--- START ---

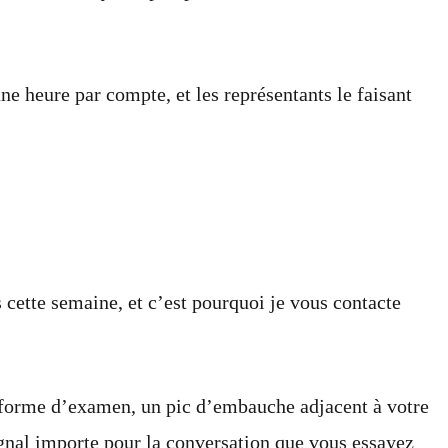
e heure par compte, et les représentants le faisant
 cette semaine, et c’est pourquoi je vous contacte
teforme d’examen, un pic d’embauche adjacent à votre
nal importe pour la conversation que vous essayez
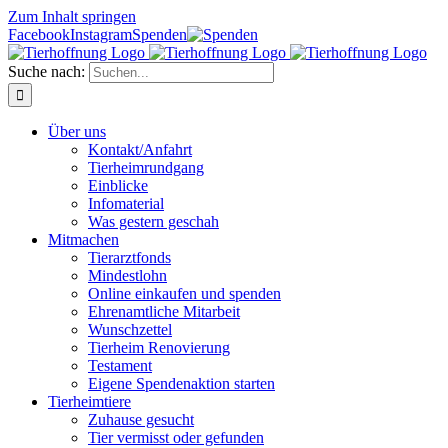
Zum Inhalt springen
Facebook
Instagram
Spenden
Suche nach:
Über uns
Kontakt/Anfahrt
Tierheimrundgang
Einblicke
Infomaterial
Was gestern geschah
Mitmachen
Tierarztfonds
Mindestlohn
Online einkaufen und spenden
Ehrenamtliche Mitarbeit
Wunschzettel
Tierheim Renovierung
Testament
Eigene Spendenaktion starten
Tierheimtiere
Zuhause gesucht
Tier vermisst oder gefunden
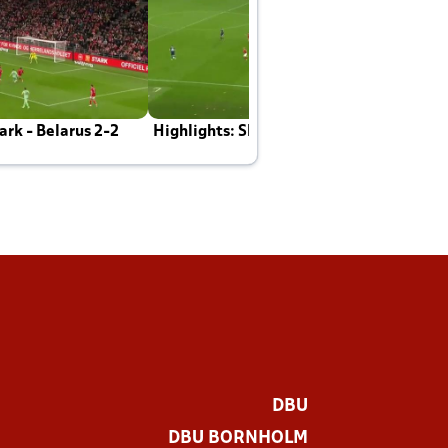
rk - Belarus 2-2
Highlights: Skotland - Danmark 4-2
J
E
DBU
DBU BORNHOLM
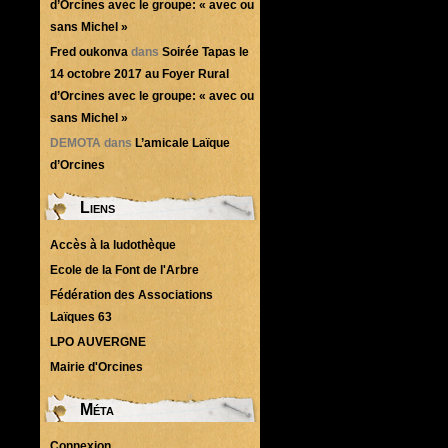
d’Orcines avec le groupe: « avec ou
sans Michel »
Fred oukonva
dans
Soirée Tapas le
14 octobre 2017 au Foyer Rural
d’Orcines avec le groupe: « avec ou
sans Michel »
DEMOTA
dans
L’amicale Laïque
d’Orcines
Liens
Accès à la ludothèque
Ecole de la Font de l'Arbre
Fédération des Associations
Laïques 63
LPO AUVERGNE
Mairie d'Orcines
Méta
Connexion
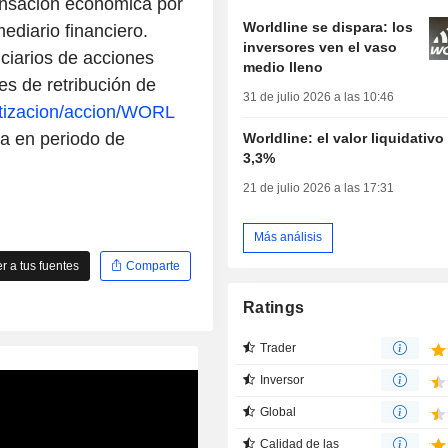
ensación económica por
Worldline se dispara: los
ediario financiero.
inversores ven el vaso
ciarios de acciones
medio lleno
es de retribución de
31 de julio 2026 a las 10:46
otizacion/accion/WORL
a en periodo de
Worldline: el valor liquidativo
3,3%
21 de julio 2026 a las 17:31
Más análisis
 a tus fuentes
Comparte
Ratings
Trader
Inversor
Global
Calidad de las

--- END ---

#### Exercise instructions:
Restate word for word every line from the top of the entries above to the line with "Online einkaufen und spenden", inclusive, and skip any pictures.

#### Exercise answer:
e heure par compte, et les représentants le faisant
 cette semaine, et c’est pourquoi je vous contacte
teforme d’examen, un pic d’embauche adjacent à votre
nal importe pour la conversation que vous essayez
Zum Inhalt springen
Facebook
Instagram
Spenden
Suche nach:
Über uns
Kontakt/Anfahrt
Tierheimrundgang
Einblicke
Infomaterial
Was gestern geschah
Mitmachen
Tierarztfonds
Mindestlohn
Online einkaufen und spenden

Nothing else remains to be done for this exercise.